Bitcoin’s scalability issues mean that smaller transactions can congest the blockchain. The Lightning Network was created to fix that.
Since each block on Bitcoin’s blockchain takes an average of 10 minutes to process, only a small number of transactions can go through at a time. In 2016, developers Thaddeus Dryja and Joseph Poon proposed an idea that could enable fast and cheap transactions on the network without having to change the block size. They called it, the "Lightning Network.”
The Lightning Network creates a second layer on top of the bitcoin blockchain that uses user-generated, micropayment channels to conduct transactions more efficiently.
These transactions are much faster than regular bitcoin transactions because they don’t need to be broadcast to the entire network. And because there are no miners that need incentivizing, transaction fees are low or even non-existent.
How it works
Think of Bitcoin’s main blockchain as a highway, and the Lightning Network as a series of side streets that reduce the highway's congestion from smaller transactions.
First, two parties who wish to transact with each other set up a multisignature wallet (which requires more than one signature to enact a transaction). The wallet holds some amount of bitcoin. The wallet address is then saved to the Bitcoin blockchain, setting up the payment channel.
The two parties can now conduct an unlimited number of transactions without ever touching the information stored on the blockchain. With each transaction, both parties sign an updated balance sheet to reflect how much of the bitcoin stored in the wallet belongs to each.
Once the two parties finish transacting and close out the channel, the resulting balance is registered on the blockchain. In the event of a dispute, both parties can use the most recently signed balance sheet to recover their share of the wallet.
It is not necessary to set up a direct channel to transact on the Lightning Network – you can send payments to someone via channels with people with whom you are connected. The network automatically finds the shortest route. The network's goal is to allow users to make smaller payments without transaction fees or delays.

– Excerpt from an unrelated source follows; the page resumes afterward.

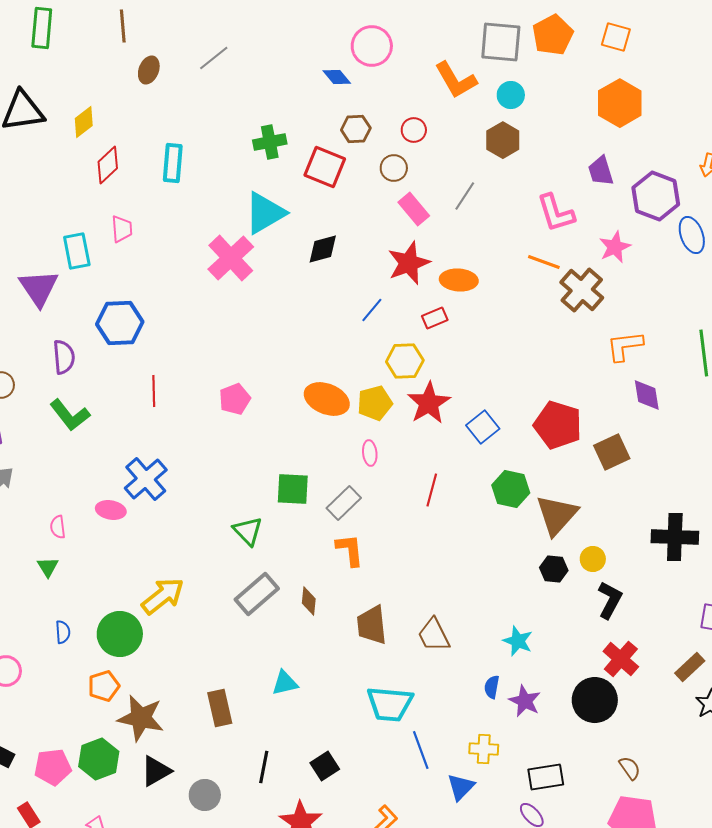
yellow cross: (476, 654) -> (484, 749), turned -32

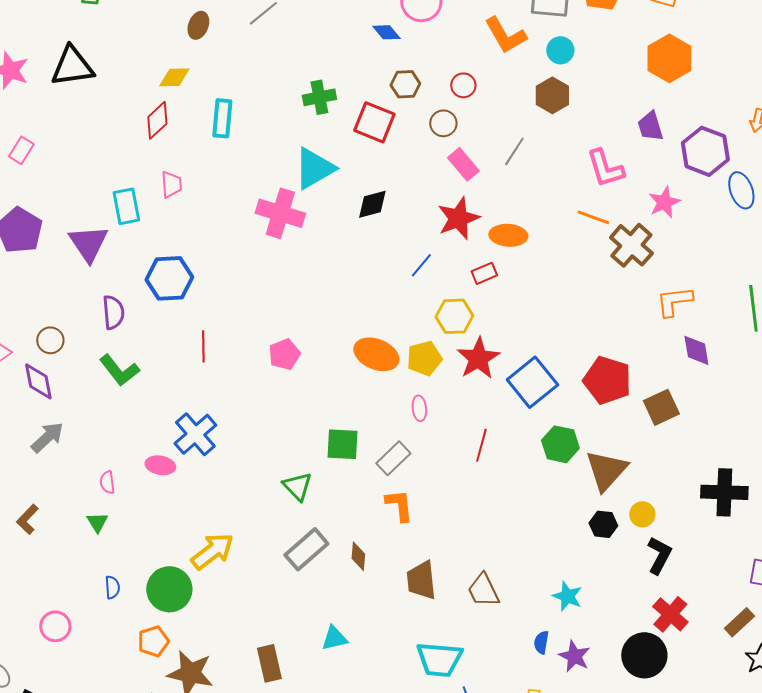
yellow diamond: (84, 122) -> (174, 77), moved, turned 36
pink cross: (231, 258) -> (280, 213), turned -30
blue square: (483, 427) -> (532, 382), size x1.5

Where are we now with the Bitcoin Lightning Network?
The Lightning Network launched a beta version in 2018, but was far from fully operational. Since then, the number of nodes on the Lightning Network has doubled year over year, moving the project closer to achieving its goal of making bitcoin a viable currency for day-to-day transactions.
The network went from 6,040 nodes in July 2020 to 12,675 in July 2021, a 105% increase. It should be noted that this includes only public nodes (nodes accessible to anyone). The number of total nodes is much higher if you were to include private connections (nodes accessible only to permissioned users).
Despite significant growth in recent years, the Lightning Network still faces challenges to overcome if it wants to solve bitcoin’s scalability issues. The most demanding issue is security. Because nodes on the Lightning Network are required to always be online, they become more vulnerable to attacks. And while the network aims to reduce fees incurred from processing transactions on bitcoin’s main network, it includes its own set of additional costs for opening and closing channels, along with routing fees. These are issues that will likely be solved with time, as its technology develops and becomes fully optimized.
Exchanges are also beginning to adopt the technology to optimize their users’ bitcoin withdrawals and deposits. Kraken recently announced that it will be adding support for the Lightning Network in 2021, as will the U.K.’s CoinCorner, Vietnam’s VBTC and San Francisco-based OKCoin. The adoption of Lightning by prominent exchanges is good news for the network’s future, and while most agree that the Lightning Network won’t be the solution to all of bitcoin’s future challenges, it will certainly play an important role in the cryptocurrency’s future.